The notion of smart places has taken off. This is most apparent in the widespread use of the term “smart cities,” but should not be seen as purely urban phenomenon. It has captured the interest of corporations, national and local governments and urban activists and academics (Townsend, 2013; BIS, 2013). The precise content of the concept is, however, far from agreed or stable (Hollands, 2008).

Earlier, more technocratic, visions, often proposed by governments and large IT services companies, focused on the co-ordination of hard infrastructure systems in transport and mobility, energy distribution and use, and physical security based mainly on data captured from sensors, meters and cameras. In this vision, such data were to be brought together and analysed and visualised to support improved efficiency and above all effective flow. They seek to keep the city moving, often in ways that were invisible to citizens.

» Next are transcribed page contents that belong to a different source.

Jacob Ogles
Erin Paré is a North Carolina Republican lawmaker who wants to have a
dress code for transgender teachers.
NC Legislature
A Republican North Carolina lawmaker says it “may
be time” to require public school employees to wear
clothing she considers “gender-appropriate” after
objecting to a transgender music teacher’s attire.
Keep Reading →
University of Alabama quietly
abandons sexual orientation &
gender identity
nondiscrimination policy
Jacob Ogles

Against this top down and centralising vision, a loose coalition of community activists and others have proposed alternative visions of what a smart place might look like. These perspectives contrast with the technocratic vision in at least three ways:

  1. they have a much more active role for citizens as producers and users of information.
  2. they stress a dialogical perspective on information which emphasises conversation and debate rather than seeing information as mainly orders and (market) signals.
  3. they focus on more substantive ends of place-making, not just keeping the city moving, but raising questions about the goals and destination of such movement.

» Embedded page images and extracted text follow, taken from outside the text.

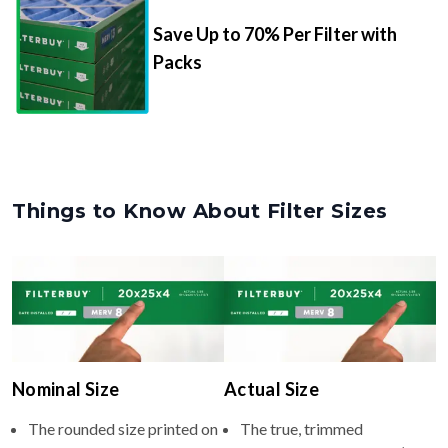
Packs
Things to Know About Filter Sizes
Nominal Size
Actual Size
The rounded size printed on
The true, trimmed
your filter or HVAC unit
dimensions of the filter (e.g.,
(e.g., 12x26x4).
11.5x25.5x3.75" inches).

More recent pronouncements on smart cities, by companies and governments alike, have increasingly sought to accommodate elements of this critique and some commentators see a new hybrid or synthesis emerging. However, we lack the empirical and theoretical contributions to understand fully what is emerging in this space (Kitchin, 2015).

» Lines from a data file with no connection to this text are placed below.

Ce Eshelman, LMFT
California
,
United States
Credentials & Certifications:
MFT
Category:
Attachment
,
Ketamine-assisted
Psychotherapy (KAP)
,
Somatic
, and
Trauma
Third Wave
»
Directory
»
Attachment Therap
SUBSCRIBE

Underpinning all these visions is the sharing of relevant information across sectoral, organisational and cultural boundaries. As the idea of smart places has developed, so too have the kinds of information that need to be shared. In addition to the, mainly environmental and transport related, data from sensors and cameras, shared data from social media has been used to give indications of the health or even mood of cities. In addio=a range of experiments with citizen reporting of phenomena from potholes to noisy neighbours meant that the volume and types of data collected have burgeoned.

Focus of the seminar

The seminar focused on the challenges of sharing this ever expanding volume and variety of information at this territorial level.

Seminar overview

The vision of smart places – cities and regions – depends on the effective sharing of information and data among a range of actors and agencies.

Early, technocratic visions of ‘cognitively’ smart places have been challenged and augmented by visions of creatively, critically or emotionally smart places and a new emphasis on health and wellbeing, quality of life, political engagement and bottom-up initiative.

The task is, therefore, no longer just a matter of sharing information among a small set of professional bureaucracies concerned with hard infrastructure – data from sensors, meters and cameras. It has been expanded to include information from a wider range of organisations and agencies and individuals, both directly and from aggregated social media feeds.

The kinds of information shared have changed too, from what have been seen as mainly hard factual data to more complex information on individual and collective opinions, perspectives and even moods.

In this seminar we asked the following questions:

  • What kinds of information do we need to share for what kinds of smart places?
  • What are the main drivers of, and barriers to, sharing such information?
  • How can public and corporate bureaucratic systems for information sharing, complex markets in information and the freely gifted information in the public sphere or commons be aligned, governed and managed?
  • How do our often conflicting ideas of data – as public or private, as 'open' or confidential, as private property or right (eg right to know), as hard facts or clues in need of interpretation – shape and delimit the opportunities for smart places?
  • How, if at all, can we effectively conceive of information sharing on such a scale?